Hi ~John~, we appreciate the learning comments you post here also.
Oops.
Kem Patrick: You said that CH4 is currently 1,800ppm... it's not parts per million but parts per billion... but other than that one thing (typo perhaps), I believe you're bang on.
My thanks to you, Kem Patrick.
Many of us appreciate what you are saying.
Bush crimes laid out for Congress.
See highlights of the the House Judiciary Committee hearing on executive powers here:
http://liberationvideo.blogspot.com/
Just the panel tesimony, about 80 minutes.
In the 1980s, there was a campaign against GE building nuclear bombs. A book documented GE's history of involvement in weapons manufacturing, from the US Civil War to the present. The title of the book was "INFACT Brings GE to Light" (ISBN-13: 9780961995201 ISBN: 0961995203). If I recall correctly, in that book there is discussion of a 1942 meeting in Washington, DC, about how to cope with the post-war depression that would inevitably follow the economic boom of war. The decision of the meeting was not to disarm, but to continue with a permanent war economy, even in time of peace. Unfortunately, I no longer have a copy of that book. But that 1942 meeting and its consequences need to be better known and better understood if we are to understand our present predicaments.
A really super article Mr. Engelhardt.
I do not wish to detract from the importance of your fine and well written article, but there is one small thing I'd like to pick at.
The GREATEST threat to humanity is NOT a war with Iraq or anyone else. Our GREATEST threat by far, is the current global warming crisis and it's another issue of course which Bush denies is a fact.
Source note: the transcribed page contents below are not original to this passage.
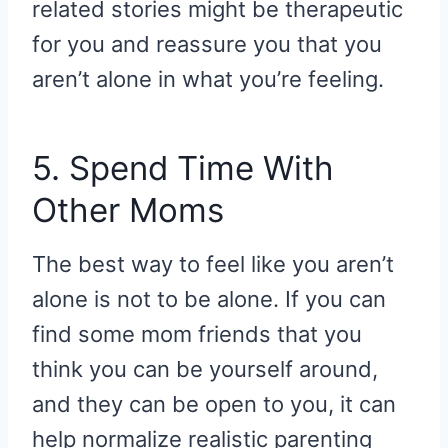
related stories might be therapeutic
for you and reassure you that you
aren’t alone in what you’re feeling.
5. Spend Time With
Other Moms
The best way to feel like you aren’t
alone is not to be alone. If you can
find some mom friends that you
think you can be yourself around,
and they can be open to you, it can
help normalize realistic parenting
Most of humanity by far are totally unaware of just how serious global warming actually is for ALL life on Earth. Last year for just ONE prime example, was the first time in history that the Northwest Passage was open for ships, without the use of ice breakers to lead their way.
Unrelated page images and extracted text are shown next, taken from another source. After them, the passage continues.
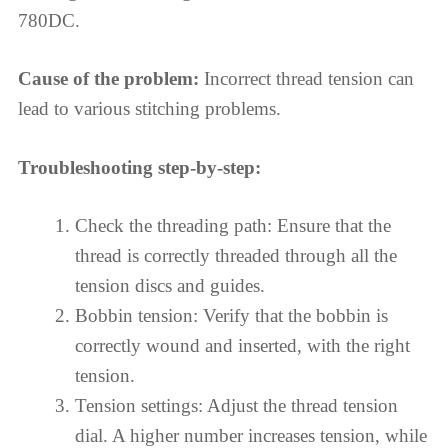
780DC.
Cause of the problem:
Incorrect thread tension can
lead to various stitching problems.
Troubleshooting step-by-step:
Check the threading path: Ensure that the
thread is correctly threaded through all the
tension discs and guides.
Bobbin tension: Verify that the bobbin is
correctly wound and inserted, with the right
tension.
Tension settings: Adjust the thread tension
dial. A higher number increases tension, while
The Arctic is rapidly thawing and not as nature may do so over a million or so years. It's thawing so fast the scientists at NOAA, our EPA and NASA cannot keep up with it and they predict the Arctic will be totally ice free within five years or less.
"So what"? Some may and do say. "SO WHAT IS", is the methane gas which is locked up in the Arctic's ice IS going to release into our atmosphere. When that transpires, Iran, Iraq, Afgansatan, North Korea, Bush, Cheney, Pelosi, McCain, Obama and Hillary or DU will no longer be issues. ___ "Breathing" will be the issue.
The amount of methane in the Arctic's ice is 3,000 times,___ I repeat, ___ 3,000 TIMES that which is currently in our atmosphere, which is now at 1,800ppm. Multiply that 1,800ppm by 3,000. Then consider that methane is 25 TIMES as potent as a Greenhouse gas as Co2 is.
Multiply the 5,400,000 figure by 25 and that's how much Co2 in ppm will be in our atmosphere. 350ppm is the max desired and we're already at 385ppm. So that's why Global warming is or should be our most serious issue. The methane gas in the Arctic. ___ It is MOST serious for me anyway and for any who don't want to read my constant bitching about it, just use your mouse and scroll on by.
I wasn't sure if the author here ~Tom Engelhardt~, was aware of the seriousness of the methane threat.
http://www.noaanews.noaa.gov/stories2008/20080423_methane.html
http://www.energybulletin.net/3647.html
Now I'll shut up. ___ Hope my math is correct.